2. Phase 2: Testing of the initial Hub theory using empirical data
– Baseline, 6-month, and 12-month surveys of caregivers and Hub practitioners to collect quantitative data
– In-depth interviews at 12 months to collect qualitative data
– Assessing primary outcomes related to identification of adversity, interventions received, and referrals received for adversity from Hub practitioners
– Assessing child, caregiver, practitioner, and system outcomes, including mental health, parenting, quality of life, care experience, and service linkages
– Analyzing change in proportions/means from baseline to different time points

3. Phase 3: Refinement of the initial Hub theory
– Conducting realist-informed semi-structured interviews with caregivers and Hub practitioners
– Analyzing qualitative data using thematic analysis
– Conducting a process evaluation to examine acceptability, feasibility, and fidelity of implementation
– Analyzing social network data using social network analysis (SNA) to assess service linkages
– Identifying costs of Hub implementation and conducting a health economics analysis of unmet need

Throughout the study, interdisciplinary research approaches are employed, drawing from implementation science, critical realism, improvement science, and collaborative co-design paradigms.
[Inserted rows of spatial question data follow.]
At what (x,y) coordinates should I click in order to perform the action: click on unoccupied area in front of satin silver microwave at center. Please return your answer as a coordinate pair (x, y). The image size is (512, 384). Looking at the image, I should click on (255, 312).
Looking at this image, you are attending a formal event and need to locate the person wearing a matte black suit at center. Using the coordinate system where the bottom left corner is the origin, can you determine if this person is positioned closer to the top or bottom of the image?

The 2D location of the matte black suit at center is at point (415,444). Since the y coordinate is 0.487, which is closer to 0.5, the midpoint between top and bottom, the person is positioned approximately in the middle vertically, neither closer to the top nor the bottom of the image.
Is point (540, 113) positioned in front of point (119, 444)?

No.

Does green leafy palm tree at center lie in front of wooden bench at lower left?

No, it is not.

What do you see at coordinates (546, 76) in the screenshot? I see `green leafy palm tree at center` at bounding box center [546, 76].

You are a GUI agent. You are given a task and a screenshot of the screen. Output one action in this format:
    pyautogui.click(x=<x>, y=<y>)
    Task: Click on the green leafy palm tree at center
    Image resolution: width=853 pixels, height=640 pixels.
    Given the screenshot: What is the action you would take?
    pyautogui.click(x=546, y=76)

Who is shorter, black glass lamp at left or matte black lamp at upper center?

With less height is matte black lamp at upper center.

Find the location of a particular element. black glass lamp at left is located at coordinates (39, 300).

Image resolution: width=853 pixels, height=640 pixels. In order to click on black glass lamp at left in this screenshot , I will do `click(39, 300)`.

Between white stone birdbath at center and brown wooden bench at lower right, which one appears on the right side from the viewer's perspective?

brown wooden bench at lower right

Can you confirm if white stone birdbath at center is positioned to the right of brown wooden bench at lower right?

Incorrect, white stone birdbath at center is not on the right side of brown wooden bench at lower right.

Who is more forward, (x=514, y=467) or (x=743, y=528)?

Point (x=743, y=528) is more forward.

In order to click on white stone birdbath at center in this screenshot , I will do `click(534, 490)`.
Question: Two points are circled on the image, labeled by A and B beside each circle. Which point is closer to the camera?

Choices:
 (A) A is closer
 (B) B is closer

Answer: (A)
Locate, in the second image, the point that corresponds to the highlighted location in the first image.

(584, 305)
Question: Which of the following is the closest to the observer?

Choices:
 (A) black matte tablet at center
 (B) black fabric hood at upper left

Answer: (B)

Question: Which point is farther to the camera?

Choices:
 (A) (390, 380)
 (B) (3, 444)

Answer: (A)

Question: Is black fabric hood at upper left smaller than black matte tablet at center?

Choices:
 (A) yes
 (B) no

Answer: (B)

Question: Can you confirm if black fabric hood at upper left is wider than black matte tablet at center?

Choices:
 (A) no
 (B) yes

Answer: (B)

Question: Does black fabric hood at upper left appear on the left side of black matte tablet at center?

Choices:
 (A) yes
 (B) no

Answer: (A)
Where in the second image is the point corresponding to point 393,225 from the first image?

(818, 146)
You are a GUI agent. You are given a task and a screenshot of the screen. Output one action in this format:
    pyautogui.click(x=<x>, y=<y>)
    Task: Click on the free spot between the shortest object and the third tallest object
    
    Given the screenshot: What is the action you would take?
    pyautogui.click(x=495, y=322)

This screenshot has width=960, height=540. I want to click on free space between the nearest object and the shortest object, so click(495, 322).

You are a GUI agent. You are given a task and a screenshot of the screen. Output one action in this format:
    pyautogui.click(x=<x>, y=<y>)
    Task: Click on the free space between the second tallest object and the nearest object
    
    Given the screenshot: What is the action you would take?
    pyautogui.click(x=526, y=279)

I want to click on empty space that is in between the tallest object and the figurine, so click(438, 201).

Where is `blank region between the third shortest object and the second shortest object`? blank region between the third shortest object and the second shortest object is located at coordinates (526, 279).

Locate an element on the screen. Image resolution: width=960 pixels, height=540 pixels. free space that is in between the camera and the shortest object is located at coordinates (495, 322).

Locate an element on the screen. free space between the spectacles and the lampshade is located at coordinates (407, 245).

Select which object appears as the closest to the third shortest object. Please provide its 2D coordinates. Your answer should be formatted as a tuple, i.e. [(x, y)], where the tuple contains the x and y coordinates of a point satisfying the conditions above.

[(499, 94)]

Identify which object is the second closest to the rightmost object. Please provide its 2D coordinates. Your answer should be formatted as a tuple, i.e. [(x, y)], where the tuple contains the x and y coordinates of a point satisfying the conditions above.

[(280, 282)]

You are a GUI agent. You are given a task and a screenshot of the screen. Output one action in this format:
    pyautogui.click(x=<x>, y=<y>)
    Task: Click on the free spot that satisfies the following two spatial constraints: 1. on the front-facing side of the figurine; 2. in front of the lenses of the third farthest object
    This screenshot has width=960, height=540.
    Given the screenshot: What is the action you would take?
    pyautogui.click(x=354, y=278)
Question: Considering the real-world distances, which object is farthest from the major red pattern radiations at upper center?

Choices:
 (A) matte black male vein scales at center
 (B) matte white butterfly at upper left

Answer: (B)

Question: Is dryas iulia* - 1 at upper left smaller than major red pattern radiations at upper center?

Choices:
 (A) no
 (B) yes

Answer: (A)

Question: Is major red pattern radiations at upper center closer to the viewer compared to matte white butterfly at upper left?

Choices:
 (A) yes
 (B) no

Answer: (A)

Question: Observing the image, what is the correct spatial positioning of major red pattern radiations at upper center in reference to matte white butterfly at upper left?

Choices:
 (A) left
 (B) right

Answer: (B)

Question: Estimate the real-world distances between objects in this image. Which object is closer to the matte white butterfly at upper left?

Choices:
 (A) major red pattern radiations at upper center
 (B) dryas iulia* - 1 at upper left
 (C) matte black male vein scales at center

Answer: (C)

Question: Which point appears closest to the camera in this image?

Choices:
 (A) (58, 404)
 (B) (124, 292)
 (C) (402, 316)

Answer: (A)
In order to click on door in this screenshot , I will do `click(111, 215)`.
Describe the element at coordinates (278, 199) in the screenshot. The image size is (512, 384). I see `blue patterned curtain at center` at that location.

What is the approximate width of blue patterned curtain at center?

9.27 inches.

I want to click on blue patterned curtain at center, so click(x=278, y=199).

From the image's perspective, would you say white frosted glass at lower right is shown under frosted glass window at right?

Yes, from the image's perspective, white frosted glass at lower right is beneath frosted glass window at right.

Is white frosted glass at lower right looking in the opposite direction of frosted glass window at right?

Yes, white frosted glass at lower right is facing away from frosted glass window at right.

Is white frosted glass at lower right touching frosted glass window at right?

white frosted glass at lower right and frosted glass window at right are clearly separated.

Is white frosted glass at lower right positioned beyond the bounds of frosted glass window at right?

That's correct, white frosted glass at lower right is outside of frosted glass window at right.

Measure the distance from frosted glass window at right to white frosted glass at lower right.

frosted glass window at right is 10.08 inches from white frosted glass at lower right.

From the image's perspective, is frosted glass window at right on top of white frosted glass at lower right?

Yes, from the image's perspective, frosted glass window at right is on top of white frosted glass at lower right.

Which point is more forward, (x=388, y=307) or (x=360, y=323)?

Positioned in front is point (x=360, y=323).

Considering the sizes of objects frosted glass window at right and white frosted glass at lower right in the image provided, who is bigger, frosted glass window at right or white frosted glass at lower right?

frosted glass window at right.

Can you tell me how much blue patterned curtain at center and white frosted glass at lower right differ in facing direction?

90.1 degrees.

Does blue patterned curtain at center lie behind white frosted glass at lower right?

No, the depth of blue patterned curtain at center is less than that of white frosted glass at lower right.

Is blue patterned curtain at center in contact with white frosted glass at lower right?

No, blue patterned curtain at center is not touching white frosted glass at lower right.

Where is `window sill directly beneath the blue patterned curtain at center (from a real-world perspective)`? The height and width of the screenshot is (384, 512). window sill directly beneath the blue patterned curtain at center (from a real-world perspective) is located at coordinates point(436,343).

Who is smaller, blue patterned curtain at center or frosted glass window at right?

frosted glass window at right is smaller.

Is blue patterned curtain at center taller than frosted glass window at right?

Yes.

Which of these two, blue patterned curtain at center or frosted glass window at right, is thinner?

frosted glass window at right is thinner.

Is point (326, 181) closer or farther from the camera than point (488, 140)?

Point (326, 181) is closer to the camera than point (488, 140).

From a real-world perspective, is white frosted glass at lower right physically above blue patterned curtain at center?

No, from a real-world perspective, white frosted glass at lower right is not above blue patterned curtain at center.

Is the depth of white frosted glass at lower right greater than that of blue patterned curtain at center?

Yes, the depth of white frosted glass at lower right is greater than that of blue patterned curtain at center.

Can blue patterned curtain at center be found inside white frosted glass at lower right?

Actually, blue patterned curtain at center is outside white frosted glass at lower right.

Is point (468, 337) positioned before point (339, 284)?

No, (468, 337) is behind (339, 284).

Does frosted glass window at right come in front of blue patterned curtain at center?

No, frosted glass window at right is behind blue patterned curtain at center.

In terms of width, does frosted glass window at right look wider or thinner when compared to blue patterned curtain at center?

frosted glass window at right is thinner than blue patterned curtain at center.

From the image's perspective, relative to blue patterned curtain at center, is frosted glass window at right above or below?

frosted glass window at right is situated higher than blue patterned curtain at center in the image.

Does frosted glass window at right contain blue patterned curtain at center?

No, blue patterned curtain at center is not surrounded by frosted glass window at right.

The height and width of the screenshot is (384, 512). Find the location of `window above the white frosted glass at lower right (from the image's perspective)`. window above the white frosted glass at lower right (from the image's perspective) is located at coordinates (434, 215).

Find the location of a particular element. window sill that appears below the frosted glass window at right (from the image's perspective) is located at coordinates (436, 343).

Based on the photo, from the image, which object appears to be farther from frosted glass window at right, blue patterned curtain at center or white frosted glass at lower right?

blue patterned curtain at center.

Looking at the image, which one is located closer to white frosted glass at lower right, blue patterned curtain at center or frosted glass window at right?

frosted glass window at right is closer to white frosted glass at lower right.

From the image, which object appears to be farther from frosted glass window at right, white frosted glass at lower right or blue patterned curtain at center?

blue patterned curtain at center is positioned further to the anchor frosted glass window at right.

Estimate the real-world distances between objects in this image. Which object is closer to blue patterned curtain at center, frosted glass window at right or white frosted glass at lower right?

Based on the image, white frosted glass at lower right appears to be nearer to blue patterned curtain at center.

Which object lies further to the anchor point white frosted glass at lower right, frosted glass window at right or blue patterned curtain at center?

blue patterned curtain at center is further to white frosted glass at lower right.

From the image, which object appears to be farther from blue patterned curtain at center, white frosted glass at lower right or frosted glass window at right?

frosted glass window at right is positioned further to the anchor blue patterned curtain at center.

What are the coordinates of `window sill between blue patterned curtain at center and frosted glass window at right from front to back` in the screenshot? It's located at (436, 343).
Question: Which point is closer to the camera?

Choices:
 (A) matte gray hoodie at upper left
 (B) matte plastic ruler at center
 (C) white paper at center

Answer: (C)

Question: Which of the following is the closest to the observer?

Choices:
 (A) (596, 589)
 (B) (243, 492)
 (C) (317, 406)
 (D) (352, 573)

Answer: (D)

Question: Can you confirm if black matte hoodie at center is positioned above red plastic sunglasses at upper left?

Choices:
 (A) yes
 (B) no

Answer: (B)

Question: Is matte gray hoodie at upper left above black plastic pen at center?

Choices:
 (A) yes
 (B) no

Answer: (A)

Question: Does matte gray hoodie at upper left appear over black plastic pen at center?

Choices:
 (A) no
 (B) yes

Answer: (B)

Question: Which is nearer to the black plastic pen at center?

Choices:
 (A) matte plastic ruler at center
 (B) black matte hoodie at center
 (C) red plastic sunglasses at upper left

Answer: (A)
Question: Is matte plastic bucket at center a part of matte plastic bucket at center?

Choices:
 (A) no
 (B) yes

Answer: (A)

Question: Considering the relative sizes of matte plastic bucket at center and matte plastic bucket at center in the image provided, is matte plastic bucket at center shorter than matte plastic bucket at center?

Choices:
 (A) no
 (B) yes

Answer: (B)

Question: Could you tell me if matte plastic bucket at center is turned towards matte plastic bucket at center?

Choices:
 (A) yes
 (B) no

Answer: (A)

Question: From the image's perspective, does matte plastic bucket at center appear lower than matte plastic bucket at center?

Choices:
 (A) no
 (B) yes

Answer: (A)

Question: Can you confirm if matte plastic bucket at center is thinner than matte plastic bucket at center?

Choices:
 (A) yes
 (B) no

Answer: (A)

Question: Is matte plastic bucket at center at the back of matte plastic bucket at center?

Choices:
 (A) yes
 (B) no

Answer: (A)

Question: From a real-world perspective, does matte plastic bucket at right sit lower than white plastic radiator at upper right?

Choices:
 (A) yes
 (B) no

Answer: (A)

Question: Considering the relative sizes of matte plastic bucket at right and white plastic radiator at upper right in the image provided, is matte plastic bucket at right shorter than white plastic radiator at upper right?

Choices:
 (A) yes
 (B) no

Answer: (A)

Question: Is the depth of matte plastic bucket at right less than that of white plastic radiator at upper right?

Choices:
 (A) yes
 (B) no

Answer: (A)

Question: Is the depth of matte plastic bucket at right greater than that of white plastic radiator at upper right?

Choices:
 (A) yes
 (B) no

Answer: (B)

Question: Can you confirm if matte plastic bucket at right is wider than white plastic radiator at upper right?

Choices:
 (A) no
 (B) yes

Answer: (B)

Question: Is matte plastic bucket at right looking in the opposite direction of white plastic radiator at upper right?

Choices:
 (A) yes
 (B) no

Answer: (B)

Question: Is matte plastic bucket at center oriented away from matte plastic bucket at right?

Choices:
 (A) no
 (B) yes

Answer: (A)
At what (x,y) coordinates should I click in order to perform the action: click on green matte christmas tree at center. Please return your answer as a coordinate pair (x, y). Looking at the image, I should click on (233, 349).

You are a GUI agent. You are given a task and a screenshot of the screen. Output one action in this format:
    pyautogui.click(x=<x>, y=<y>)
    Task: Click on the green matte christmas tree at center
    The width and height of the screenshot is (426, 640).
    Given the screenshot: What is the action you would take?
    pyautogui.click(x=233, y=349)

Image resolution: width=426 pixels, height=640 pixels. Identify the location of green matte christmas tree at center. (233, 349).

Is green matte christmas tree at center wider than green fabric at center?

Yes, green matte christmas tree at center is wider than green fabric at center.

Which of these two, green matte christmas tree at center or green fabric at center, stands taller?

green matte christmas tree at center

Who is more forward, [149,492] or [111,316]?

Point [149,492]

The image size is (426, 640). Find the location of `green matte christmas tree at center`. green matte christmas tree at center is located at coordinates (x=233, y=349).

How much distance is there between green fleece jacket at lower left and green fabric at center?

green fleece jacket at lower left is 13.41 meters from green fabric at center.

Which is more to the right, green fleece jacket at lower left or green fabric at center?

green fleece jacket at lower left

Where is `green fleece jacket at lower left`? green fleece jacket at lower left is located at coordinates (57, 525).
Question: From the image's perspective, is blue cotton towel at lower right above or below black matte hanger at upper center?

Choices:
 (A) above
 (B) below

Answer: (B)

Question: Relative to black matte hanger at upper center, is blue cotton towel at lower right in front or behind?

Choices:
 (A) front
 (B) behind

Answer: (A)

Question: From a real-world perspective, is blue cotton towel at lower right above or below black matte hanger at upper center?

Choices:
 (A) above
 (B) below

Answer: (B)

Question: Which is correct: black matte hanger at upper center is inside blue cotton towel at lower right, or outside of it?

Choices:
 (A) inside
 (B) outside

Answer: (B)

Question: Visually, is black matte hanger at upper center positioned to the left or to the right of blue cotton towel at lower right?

The involvement of caregivers and practitioners in the co-design process and local advisory groups ensures that the research is responsive to each context and facilitates the translation of findings into practice.

Overall, this methodology allows for a comprehensive evaluation of the Hub models and their impact on improving access to maternal health for families experiencing adversity. The combination of quantitative and qualitative data provides a holistic understanding of the outcomes and mechanisms involved, while the iterative nature of the study allows for refinement and improvement of the Hub models based on the findings.